Er wartete das Ende des Sabbats ab, sang die Zwielichtgesänge mit großer Inbrunst, verschmolz sich mit seinem Gott, mit der Gestalt seines Lehrers und der aller heiligen und frommen Männer, dann, wenige Minuten nach dem Sabbat, sprang er in völliger Verwirrung in den Fluß. Die Überlieferung, die den Freitod verbietet, versagte, denn hier war ein großer Verstand zerstört. Mondlicht stand am Himmel, Rabbi Chiskija bewegte kaum die Arme und, wie erzählt wird, hielt er den Blick nach oben, als schritte er, erhaben über die Gesetze von Wurf und Fall, im Lichtbogen gen Himmel. Einem jungen Anhänger, fast dem letzten aus einer einstmals unübersehbaren Schar, hatte er vor Wochen versprochen, ein Zeichen aus dem Jenseits zu geben, falls ihn der Tod ereile, damit der Jünger seinen Glauben an das Fortleben der Seele nach dem Tode befestige, aber der Schüler wartete vergeblich auf das Zeichen.

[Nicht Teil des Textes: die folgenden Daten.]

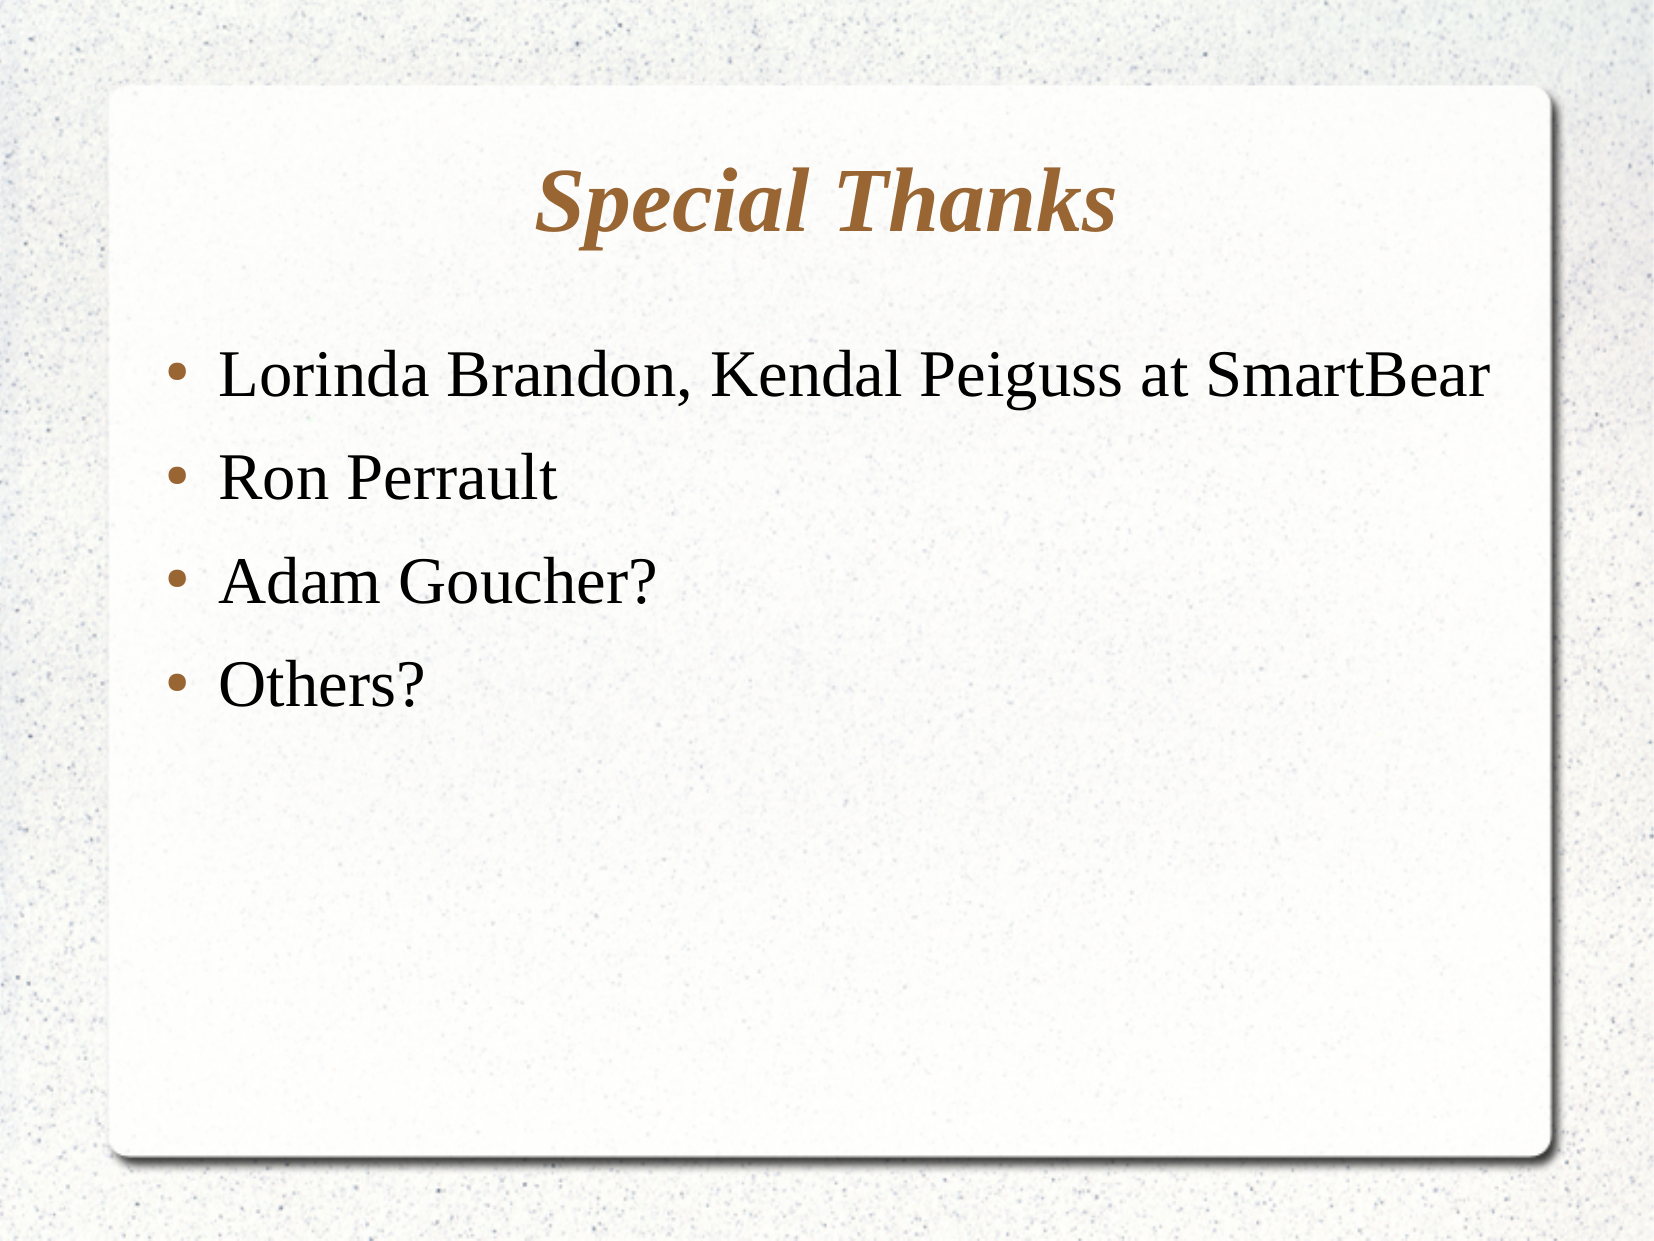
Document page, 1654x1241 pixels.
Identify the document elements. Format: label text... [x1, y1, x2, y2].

list Lorinda Brandon, Kendal Peiguss at SmartBear Ron Perrault Adam Goucher? Others? [147, 336, 1506, 987]
picture [0, 0, 1654, 1241]
title Special Thanks [118, 96, 1536, 304]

Die Erinnerung an dieses ihr unendlich oft erzählte Haupterlebnis ihrer Jugend tat ihr gut. Sie weinte ein wenig, man sah, auch die früheren Zeiten hatten es nicht leicht gehabt, jede trägt für sich – nun, schwer ums Herz, so war auch ihr. Sie dachte zuviel an Seraphim, viel mehr als er an sie. Sie wollte dem Gefühl entsagen, es schickte sich nicht, eine ältere Frau, ein jüngerer Mann, – konnte sie sich nicht bezwingen, dann wollte sie ihn entfernen aus der Gasse, mehr konnte sich ein Mensch nicht abringen, und sie weinte über ihre eigene Anständigkeit.
Sie tat das noch, als gegen die Tür geklopft wurde, und auf ihre Frage, wer da sei, sich ein Sohn des Herrn Monasch meldete und im Auftrag seines Vaters Feigen überbrachte. 134
Aber wenn sie ihr Gefühl bezwungen oder Seraphim weggeschickt hatte nach Palästina – was dann?

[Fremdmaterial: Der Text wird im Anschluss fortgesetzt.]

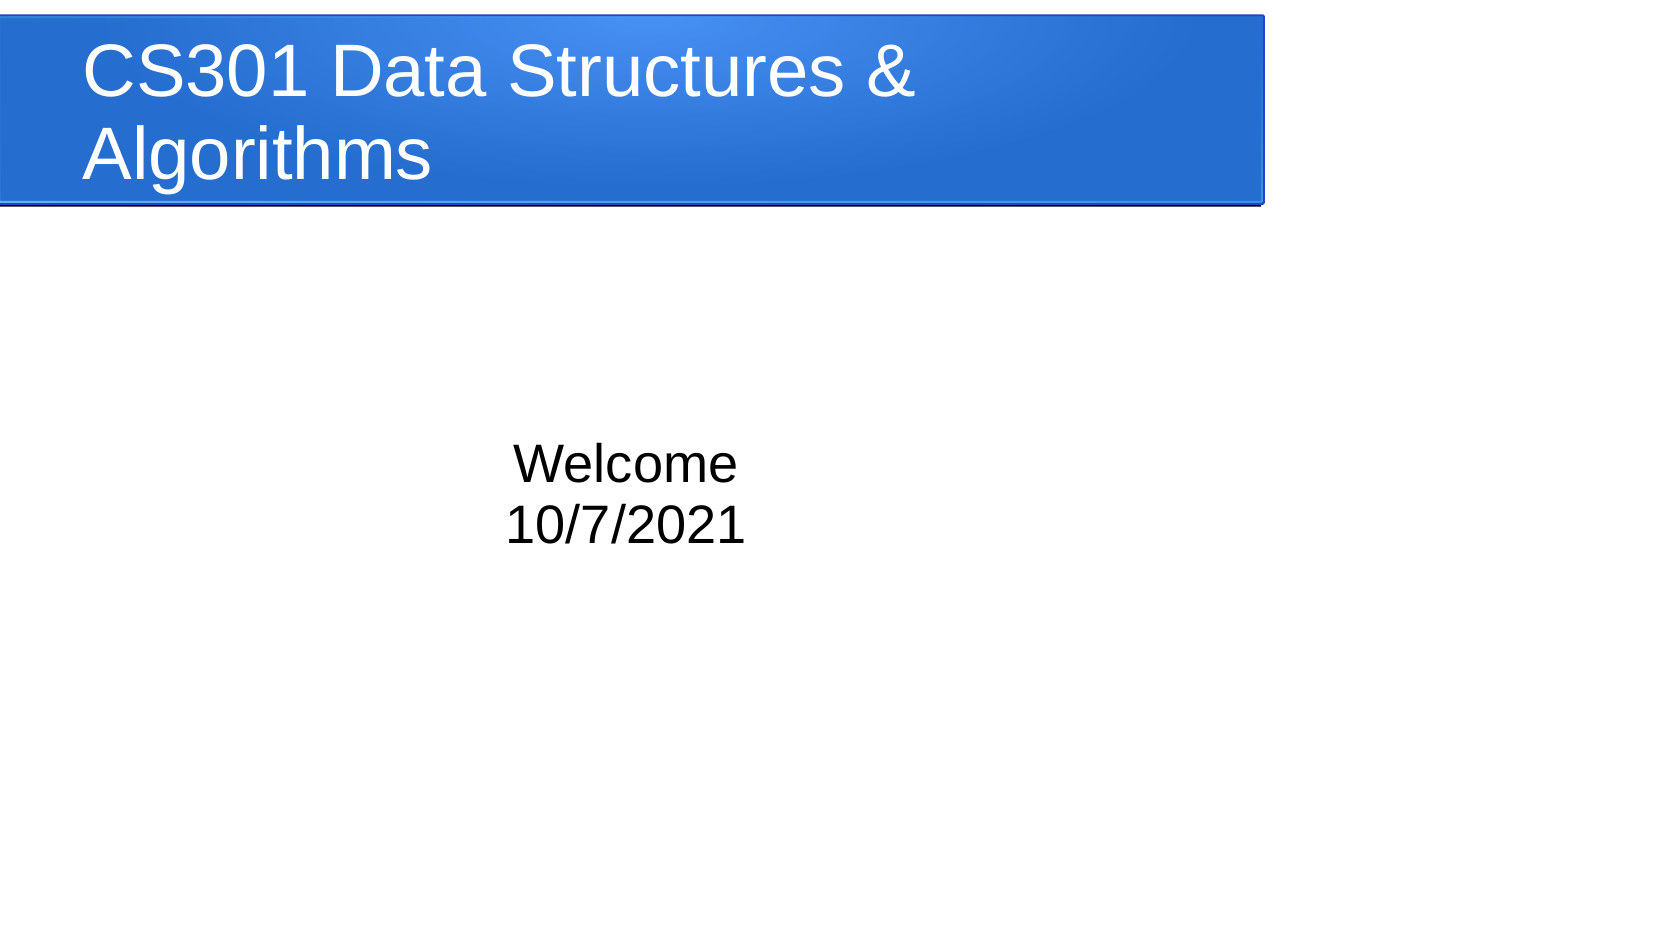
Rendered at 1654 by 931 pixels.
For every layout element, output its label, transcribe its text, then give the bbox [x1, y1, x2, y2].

title CS301 Data Structures & Algorithms [82, 29, 1235, 196]
subtitle Welcome 10/7/2021 [82, 224, 1171, 764]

Lange leben wollte sie nicht. Ihre Kinder? Das ging nicht anders: wenn Eltern sterben, verwaisen eben Kinder, sie machte sich auch nichts daraus, daß sie allein zurückblieben. Der Rabbiner kam zu ihnen, sie saßen auf dem Fußbänkchen, Liebe und Franja, die Kleider eingerissen, und weinten, der Rabbiner Jurkin gab ihnen die Hand und sprach: »Gott tröste euch mit den anderen Leidtragenden Israels in Jerusalem!« Dann kam er auf ihre verstorbene Mutter zu sprechen: ihr Verdienst soll uns angerechnet werden. Nein, sie wollte lieber kein Verdienst haben, es sollte keines angerechnet werden, und sie schluchzte, stark, verzweifelt . . .

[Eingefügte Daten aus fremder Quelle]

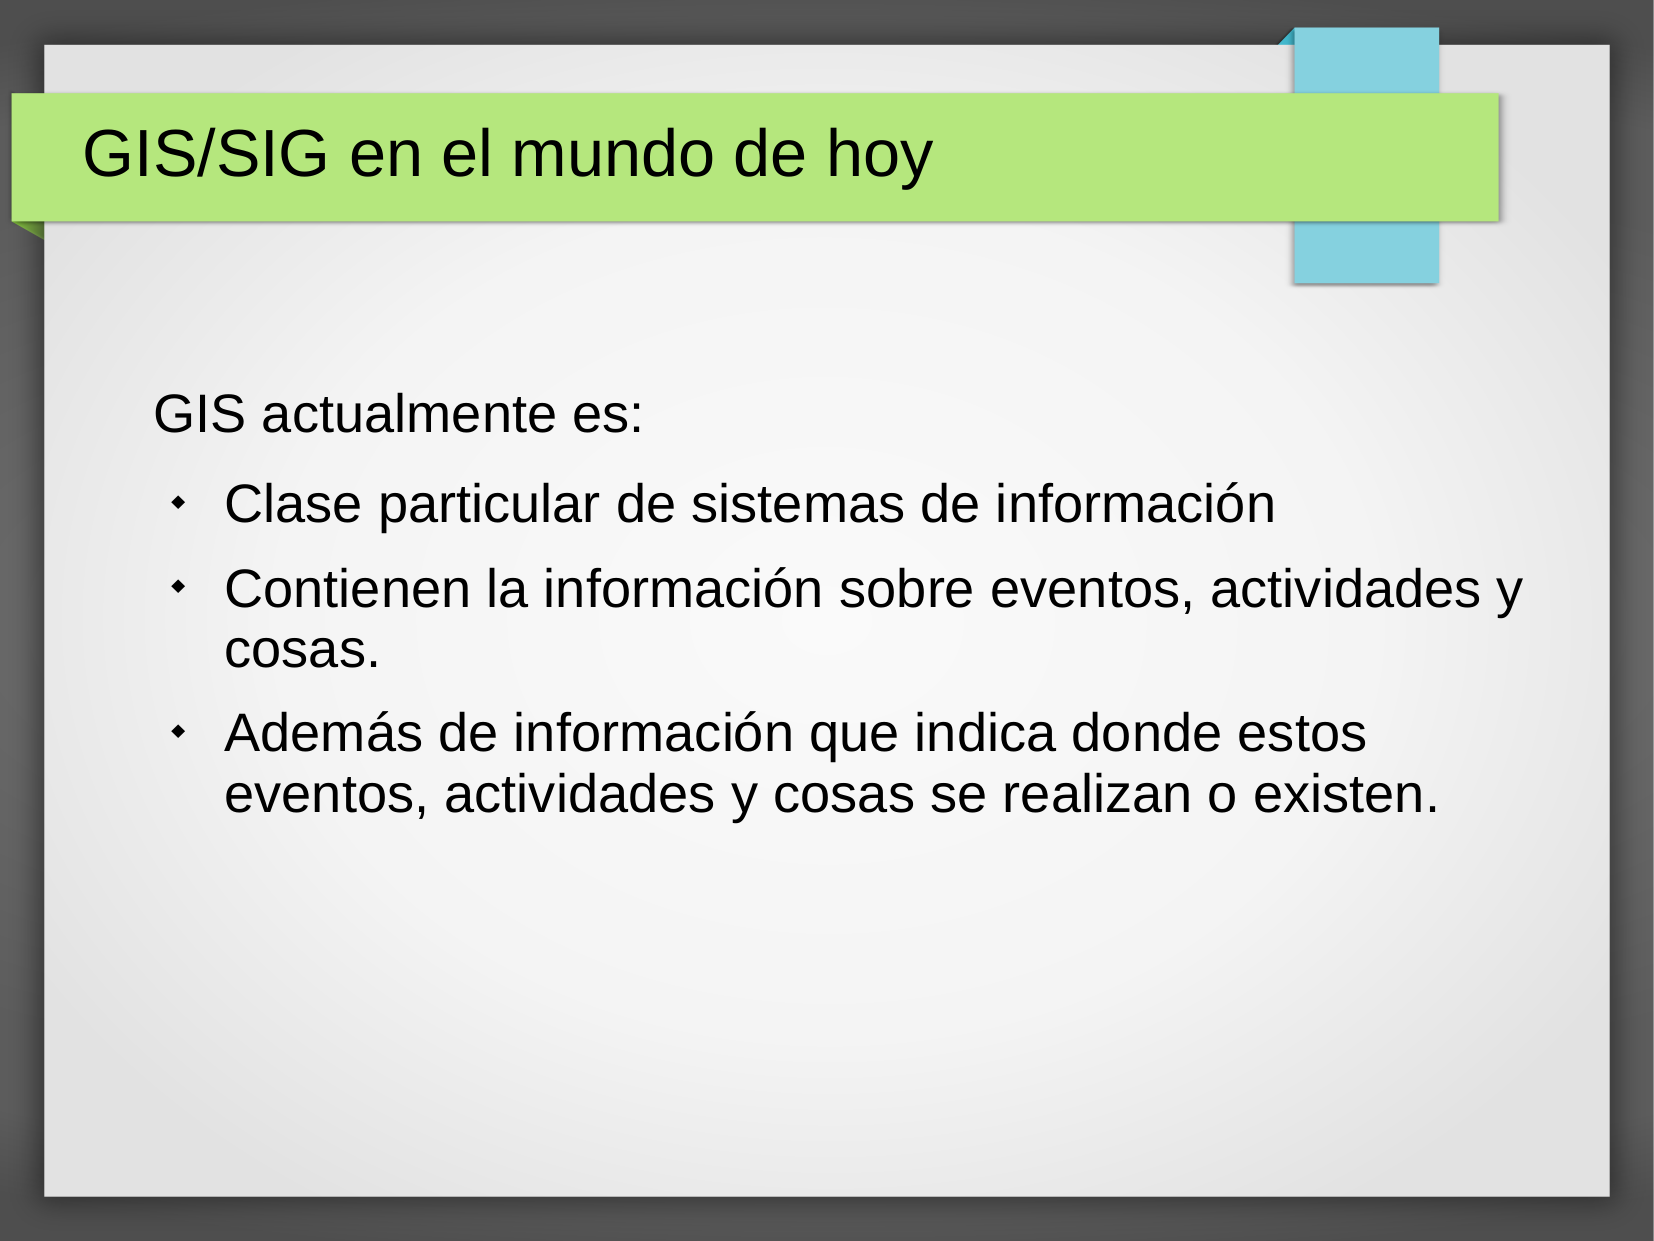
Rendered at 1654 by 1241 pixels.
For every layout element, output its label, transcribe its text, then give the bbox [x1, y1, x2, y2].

title GIS/SIG en el mundo de hoy [82, 94, 1264, 213]
picture [0, 0, 1654, 1241]
list GIS actualmente es: Clase particular de sistemas de información Contienen la información sobre eventos, actividades y cosas. Además de información que indica donde estos eventos, actividades y cosas se realizan o existen. [82, 383, 1571, 871]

Durch die Tür wurde ein Zettelchen geschoben mit einigen Zeilen von Frau Weichselbaum: ›Haben Sie Zeit für mich? Lust für mich?‹ Frau Spanier schüttelte den Kopf: sie schluchzte.
Aber einen gerade gewachsenen Menschen gibt der Schmerz auch wieder frei, er rafft sich zusammen, sucht die Menschen – die oft geschmähten sind doch das Heilmittel. Frau Spanier schleppte sich ans Fenster und sah hinaus. So spät es war, zog noch ein Mann mit seinem Karren durch die Gasse. Vergeblich rief er Südfrüchte aus. Kein Käufer – niemand kaufte hier noch um diese Jahreszeit Orangen; die kleinen vertrockneten Dinger auf dem Karren sahen auch den großen Orangen Jaffas wenig ähnlich, die die Juden zärtlich liebten als Früchte der Arbeit ihrer Brüder. Also bloß gleichgültige Gesichter, gehässige der Händler, ein enttäuschtes des Mannes selbst. Er hätte sich die Fahrt sparen können. Aber als sei ihm die Lehre noch nicht unvergeßlich eingehämmert, riß eine Händlerin einen Mohnkopf von der Schnur und ließ wütend die Körner hinter dem Manne herrasseln, mit dem Lärm seine Rufe übertönend. Haß, Kampf – so war man dem Leben nicht zurückgegeben.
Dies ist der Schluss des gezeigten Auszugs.